Let me know if you think of more categories for art collectors or unusual combinations of the types below.
This is the person who values living with good art, and can make excellent purchases –usually with guidance-, but decisions are all determined by the size of his/her walls and aesthetically pleasing pieces that rarely push the envelope. A lot of my clients fall into this category, and as long as they want to live with good art, even if they never rotate it and/or upgrade it (which rarely happens after they fall in love with contemporary art), I’m ok with that.
This is the typical finance man or woman who is almost always exclusively looking at the ROI of a piece of art regardless of how it looks or what’s their emotional connection with the artist. They go after mid-career or blue chip artists and do not necessarily understand a lot about the art world. Caveat emptor: the contemporary art world has grown so much in the past five years, it is quite difficult to predict with certainty what the investment curve of a specific artist will look like in the future. Also, blue chip artworks, don’t have an explosive upward curve, they already experienced that growth in the past. Their purchases usually represent safe bets, though.

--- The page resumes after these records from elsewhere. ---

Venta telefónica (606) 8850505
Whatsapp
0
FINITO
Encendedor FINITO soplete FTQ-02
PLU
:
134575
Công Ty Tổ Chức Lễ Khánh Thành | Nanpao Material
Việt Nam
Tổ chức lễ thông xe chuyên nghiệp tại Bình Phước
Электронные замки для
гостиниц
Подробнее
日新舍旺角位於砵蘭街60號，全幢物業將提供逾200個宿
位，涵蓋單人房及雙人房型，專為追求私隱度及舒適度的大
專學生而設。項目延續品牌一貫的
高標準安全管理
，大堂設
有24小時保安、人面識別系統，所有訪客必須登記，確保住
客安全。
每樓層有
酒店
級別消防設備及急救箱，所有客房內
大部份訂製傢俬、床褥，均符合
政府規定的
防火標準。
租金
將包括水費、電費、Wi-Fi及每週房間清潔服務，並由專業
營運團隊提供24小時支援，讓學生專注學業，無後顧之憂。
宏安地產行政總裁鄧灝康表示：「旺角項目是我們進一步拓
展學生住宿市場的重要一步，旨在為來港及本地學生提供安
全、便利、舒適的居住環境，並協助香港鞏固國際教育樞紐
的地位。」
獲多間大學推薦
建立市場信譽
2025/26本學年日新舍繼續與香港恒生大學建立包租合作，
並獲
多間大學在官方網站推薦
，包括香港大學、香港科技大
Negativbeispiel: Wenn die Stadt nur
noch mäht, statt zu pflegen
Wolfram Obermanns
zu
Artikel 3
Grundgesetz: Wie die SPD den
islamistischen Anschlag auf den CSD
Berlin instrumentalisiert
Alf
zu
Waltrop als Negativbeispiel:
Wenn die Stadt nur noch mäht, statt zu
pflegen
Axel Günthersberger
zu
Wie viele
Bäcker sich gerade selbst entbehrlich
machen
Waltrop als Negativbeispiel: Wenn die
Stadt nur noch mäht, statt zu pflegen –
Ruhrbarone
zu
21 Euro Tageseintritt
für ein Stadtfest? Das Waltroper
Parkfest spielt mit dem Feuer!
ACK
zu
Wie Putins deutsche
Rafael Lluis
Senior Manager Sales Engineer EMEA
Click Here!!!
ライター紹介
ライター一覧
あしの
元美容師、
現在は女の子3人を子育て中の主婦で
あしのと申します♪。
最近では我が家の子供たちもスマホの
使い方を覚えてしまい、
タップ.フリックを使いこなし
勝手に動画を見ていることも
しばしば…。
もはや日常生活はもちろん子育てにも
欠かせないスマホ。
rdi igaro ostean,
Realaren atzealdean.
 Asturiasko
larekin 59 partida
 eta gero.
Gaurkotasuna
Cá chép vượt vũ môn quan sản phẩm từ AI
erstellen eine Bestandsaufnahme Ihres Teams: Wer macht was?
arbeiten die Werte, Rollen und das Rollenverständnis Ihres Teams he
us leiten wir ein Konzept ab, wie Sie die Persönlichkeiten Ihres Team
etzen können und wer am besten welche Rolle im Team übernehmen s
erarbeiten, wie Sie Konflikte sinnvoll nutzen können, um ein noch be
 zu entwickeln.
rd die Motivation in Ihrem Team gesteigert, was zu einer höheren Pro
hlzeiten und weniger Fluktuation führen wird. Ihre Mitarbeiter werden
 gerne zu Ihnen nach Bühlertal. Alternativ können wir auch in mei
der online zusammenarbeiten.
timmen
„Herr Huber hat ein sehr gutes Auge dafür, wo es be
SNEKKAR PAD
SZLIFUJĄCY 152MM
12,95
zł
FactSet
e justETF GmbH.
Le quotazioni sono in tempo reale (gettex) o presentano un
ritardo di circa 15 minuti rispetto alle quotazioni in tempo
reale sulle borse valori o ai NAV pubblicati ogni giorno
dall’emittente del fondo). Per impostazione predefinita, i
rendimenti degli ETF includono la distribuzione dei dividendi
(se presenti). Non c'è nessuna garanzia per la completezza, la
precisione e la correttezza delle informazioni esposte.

Hotshot collectors are intense and passionate people; extremely skilled and engaging. They will go to great lengths researching artists that are hot right now -both in the emerging and mid-career levels-. These collectors tend to go to all the gallery and museum shows and art fairs, record lots of information, make careful purchases and usually develop great collections over time.
Always looking for intense visual pleasure regardless of the price point of the art piece or the artist background and/or potential career path. Hedonists have art advisors, connections in every gallery and auction house and may get bored of their purchases after a certain period of time. They are also in the lookout for the next big thing but won’t collect any artist in depth or develop a coherent collection over time.
OCD’s are collectors who can’t hold themselves for much time without having to buy a piece of art. Money is not an issue but when it is, they will buy smaller works by emerging artists. They have many pieces in storage and have covered their walls (and in some cases ceilings) with great pieces. It's incredibly hard for an OCD to actually sell a piece from his/her collection and because sometimes purchase decisions are made in haste some of their collections might not look well-curated.
These collectors buy art with a great degree of care. They love to support emerging artists and get quite involved with them. They develop their collection thinking about the greater good of the artists and know they can make a positive impact in their lives. Over time, they will either donate a portion of their collection to a big institution or open their own (tax benefits may drive such decisions). While altruists are quite important for the contemporary art world, they can be very egocentric. At the end of the day, their egos aren't such a bad thing if we see all the positives that they bring with them.